I'm relieved when things quiet down. I love the solitude that 600,000-acre Anza-Borrego provides, as well as the serendipitous encounters my friend Tom and I have had with people who are equally passionate about the desert. Up in Alcoholic Pass, there's a U.S. Coast Guard environmental analyst from Alaska, hopped up on a blend of caffeine and desert air, who makes annual pilgrimages to get back into the sun and see the bare bones of Earth free of the thick forests of his home. Down in Blair Valley, we meet up with a young San Diego dude getting his final blast of the desert before heading to Prague for a year. And then there are all the guys you encounter at backcountry stream crossings: manly men in manly trucks who like to talk about torque and winches, but who also harbor a soft spot for the pretty flowers of spring.
Anza-Borrego at its peak
The nighttime serenade of coyotes fades to silence as dawn comes to the desert. We head up Coyote Canyon, a dependable area for wildflowers with access to the trailhead for Alcoholic Pass, where we had witnessed a major bloom the year before.
The display is not of the delicate desert ephemerals but of larger shrubs and cactus. When we were last here, Alcoholic Pass was filled with indigo bush and its fragrant deep blue blooms. Ocotillo, the iconic Anza-Borrego plant, dominated the slopes. Like the desert itself, the twisting, thorny stems of ocotillo can appear bare and lifeless, but given moisture they leaf out and produce gorgeous scarlet flowers.
Considering the vision of the day before, we're expecting a prime display. But the bloom is surprisingly modest, particularly the ocotillo, which almost appear to be sitting out this spring. Still, the morning has hardly been a disappointment―all along the road leading to the trailhead, Arizona lupine and desert dandelion paint the sand purple and gold.

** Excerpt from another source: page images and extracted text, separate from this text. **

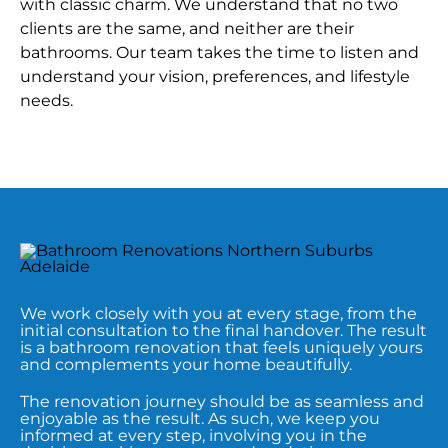
with classic charm. We understand that no two
clients are the same, and neither are their
bathrooms. Our team takes the time to listen and
understand your vision, preferences, and lifestyle
needs.
We work closely with you at every stage, from the
initial consultation to the final handover. The result
is a bathroom renovation that feels uniquely yours
and complements your home beautifully.
The renovation journey should be as seamless and
enjoyable as the result. As such, we keep you
informed at every step, involving you in the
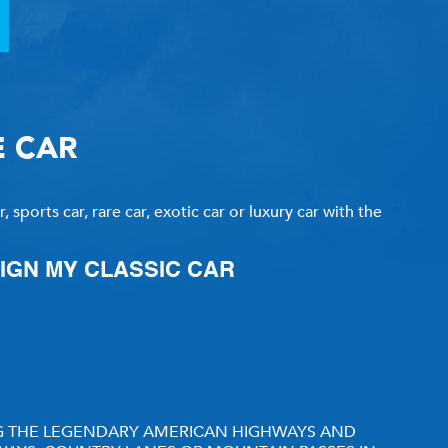
CLASSIC CAR CONSIGNMENT
CLASSIC CAR CONSIGNMENT AGREEMENT
E CAR
TORSPORT
LINKS & RESOURCES
 sports car, rare car, exotic car or luxury car with the
SIGN MY CLASSIC CAR
ING THE LEGENDARY AMERICAN HIGHWAYS AND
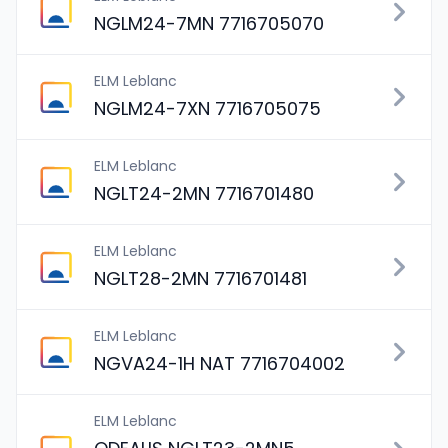
NGLM24-7MN 7716705070
ELM Leblanc
NGLM24-7XN 7716705075
ELM Leblanc
NGLT24-2MN 7716701480
ELM Leblanc
NGLT28-2MN 7716701481
ELM Leblanc
NGVA24-1H NAT 7716704002
ELM Leblanc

The wind picks up, and we decide to make another visit to the dunes. Despite strong gusts, the blossoms seem to be holding up. But wandering around, I notice some less densely flowered areas before a flash of gold catches my eye. It is the almost metallic stripe on the back of a sphinx moth caterpillar, and I realize that the verbena all around me is being devoured by hordes of these binging creatures. Back down on my belly, a closer look reveals mandibles in perpetual motion as stalks, leaves, and blossoms disappear with frightening speed.
So it goes with desert wildflowers. I feel darn fortunate to have caught this rapidly vanishing display ― and so, I suspect, do the caterpillars. Just about every other time I've visited Anza-Borrego, there's been some guy who'll say, "Oh, you should have been here a few days ago" or a few years ago or whatever. Listening to such boasts, I vowed that if I ever got lucky enough to catch Anza-Borrego at its peak, I'd never taunt anyone with such what-coulda-beens. But you know what? You definitely should have been here.